No Haiti tivemos a MINUSTAH, mas a comunidade internacional abandonou o país antes da hora. O Brasil apoia a ampliação urgente do papel da Missão da ONU no país, que combine ações de segurança e desenvolvimento.
Senhoras e senhores, nas oito décadas de funcionamento das Nações Unidas, nem tudo foi fracasso. A organização foi central no processo de descolonização.
A proibição do uso de armas biológicas e químicas é exemplo do que o compromisso com o multilateralismo pode alcançar. O sucesso de missões da ONU no Timor-Leste demonstra que é possível promover a paz e a estabilidade. A América Latina fez a opção, desde 1968, por ser uma Zona Livre de Armas Nucleares.
A União Africana também consolida seu protagonismo na prevenção e resolução de conflitos que afligem aquele continente. Se a governança internacional não reflete a nova realidade multipolar do século XXI, cabe ao BRICS contribuir para sua atualização.
Sua representatividade e diversidade o torna uma força capaz de promover a paz e de prevenir e mediar conflitos. Podemos lançar as bases de uma governança revigorada.
Para superar a crise de confiança que enfrentamos, é preciso transformar profundamente o Conselho de Segurança. Torná-lo mais legítimo, representativo, eficaz e democrático, e incluir novos membros permanentes da Ásia, da África e da América Latina e do Caribe. É mais do que uma questão de justiça, é garantir a própria sobrevivência da ONU.

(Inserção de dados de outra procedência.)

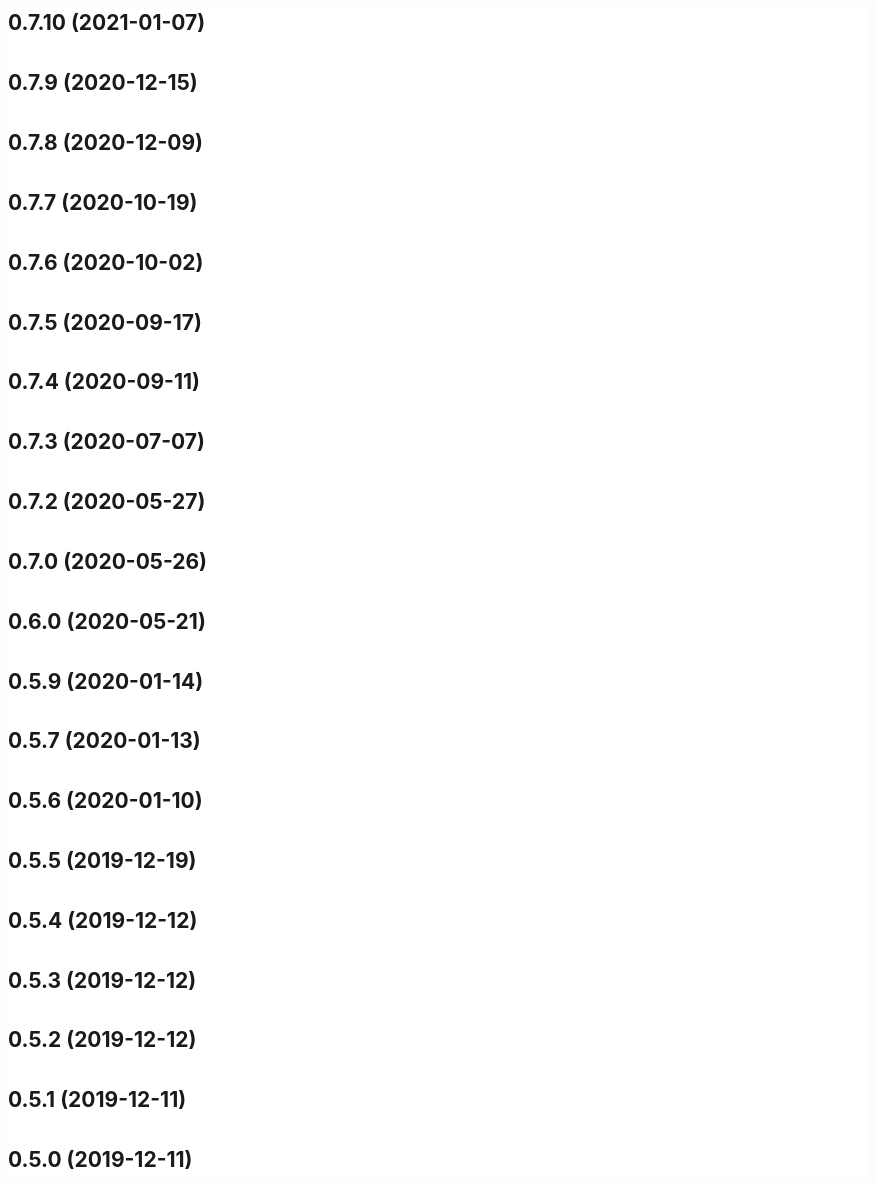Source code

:## 0.7.10 (2021-01-07)

## 0.7.9 (2020-12-15)

## 0.7.8 (2020-12-09)

## 0.7.7 (2020-10-19)

## 0.7.6 (2020-10-02)

## 0.7.5 (2020-09-17)

## 0.7.4 (2020-09-11)

## 0.7.3 (2020-07-07)

## 0.7.2 (2020-05-27)

## 0.7.0 (2020-05-26)

## 0.6.0 (2020-05-21)

## 0.5.9 (2020-01-14)

## 0.5.7 (2020-01-13)

## 0.5.6 (2020-01-10)

## 0.5.5 (2019-12-19)

## 0.5.4 (2019-12-12)

## 0.5.3 (2019-12-12)

## 0.5.2 (2019-12-12)

## 0.5.1 (2019-12-11)

## 0.5.0 (2019-12-11)

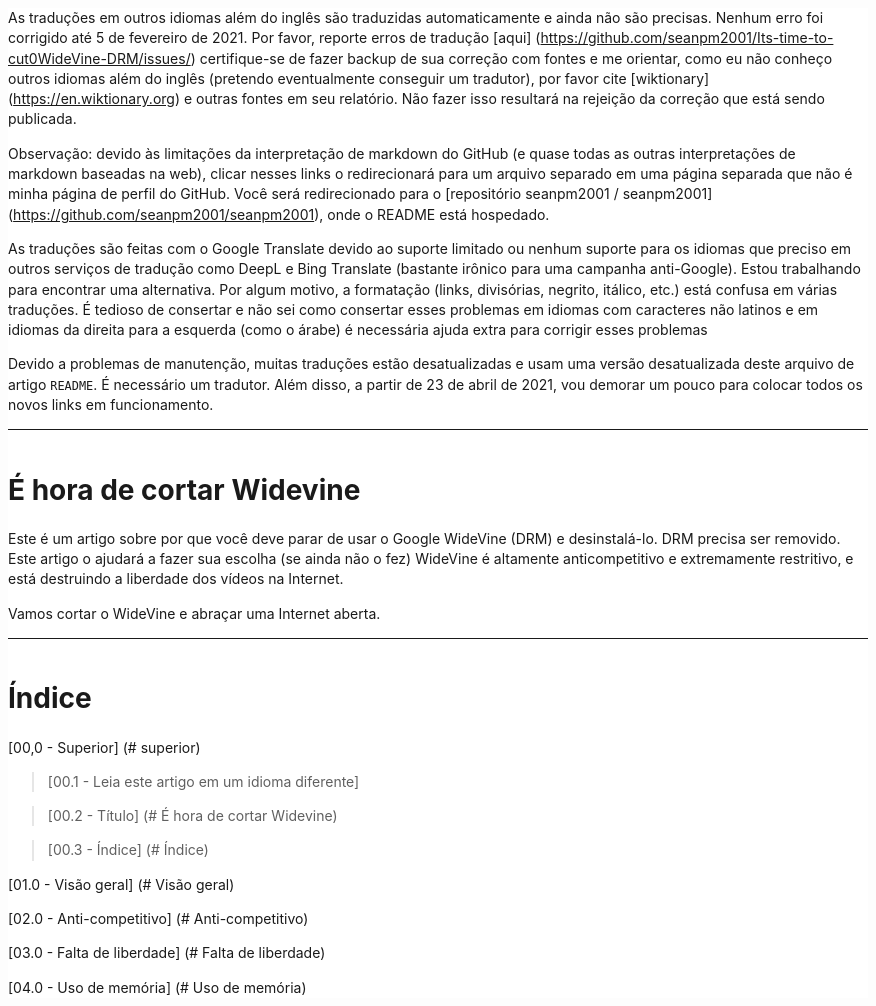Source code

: As traduções em outros idiomas além do inglês são traduzidas automaticamente e ainda não são precisas. Nenhum erro foi corrigido até 5 de fevereiro de 2021. Por favor, reporte erros de tradução [aqui] (https://github.com/seanpm2001/Its-time-to-cut0WideVine-DRM/issues/) certifique-se de fazer backup de sua correção com fontes e me orientar, como eu não conheço outros idiomas além do inglês (pretendo eventualmente conseguir um tradutor), por favor cite [wiktionary] (https://en.wiktionary.org) e outras fontes em seu relatório. Não fazer isso resultará na rejeição da correção que está sendo publicada.

Observação: devido às limitações da interpretação de markdown do GitHub (e quase todas as outras interpretações de markdown baseadas na web), clicar nesses links o redirecionará para um arquivo separado em uma página separada que não é minha página de perfil do GitHub. Você será redirecionado para o [repositório seanpm2001 / seanpm2001] (https://github.com/seanpm2001/seanpm2001), onde o README está hospedado.

As traduções são feitas com o Google Translate devido ao suporte limitado ou nenhum suporte para os idiomas que preciso em outros serviços de tradução como DeepL e Bing Translate (bastante irônico para uma campanha anti-Google). Estou trabalhando para encontrar uma alternativa. Por algum motivo, a formatação (links, divisórias, negrito, itálico, etc.) está confusa em várias traduções. É tedioso de consertar e não sei como consertar esses problemas em idiomas com caracteres não latinos e em idiomas da direita para a esquerda (como o árabe) é necessária ajuda extra para corrigir esses problemas

Devido a problemas de manutenção, muitas traduções estão desatualizadas e usam uma versão desatualizada deste arquivo de artigo `README`. É necessário um tradutor. Além disso, a partir de 23 de abril de 2021, vou demorar um pouco para colocar todos os novos links em funcionamento.

***

# É hora de cortar Widevine

Este é um artigo sobre por que você deve parar de usar o Google WideVine (DRM) e desinstalá-lo. DRM precisa ser removido. Este artigo o ajudará a fazer sua escolha (se ainda não o fez) WideVine é altamente anticompetitivo e extremamente restritivo, e está destruindo a liberdade dos vídeos na Internet.

Vamos cortar o WideVine e abraçar uma Internet aberta.

***

# Índice

[00,0 - Superior] (# superior)

> [00.1 - Leia este artigo em um idioma diferente]

> [00.2 - Título] (# É hora de cortar Widevine)

> [00.3 - Índice] (# Índice)

[01.0 - Visão geral] (# Visão geral)

[02.0 - Anti-competitivo] (# Anti-competitivo)

[03.0 - Falta de liberdade] (# Falta de liberdade)

[04.0 - Uso de memória] (# Uso de memória)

Esse é o espírito do “Chamado à Ação sobre a Reforma da Governança Global” lançado pela presidência brasileira do G20. Adiar esse processo torna o mundo mais instável e perigoso. Cada dia que passamos com uma estrutura internacional arcaica e excludente é um dia perdido para solucionar as graves crises que assolam a humanidade. Muito obrigado."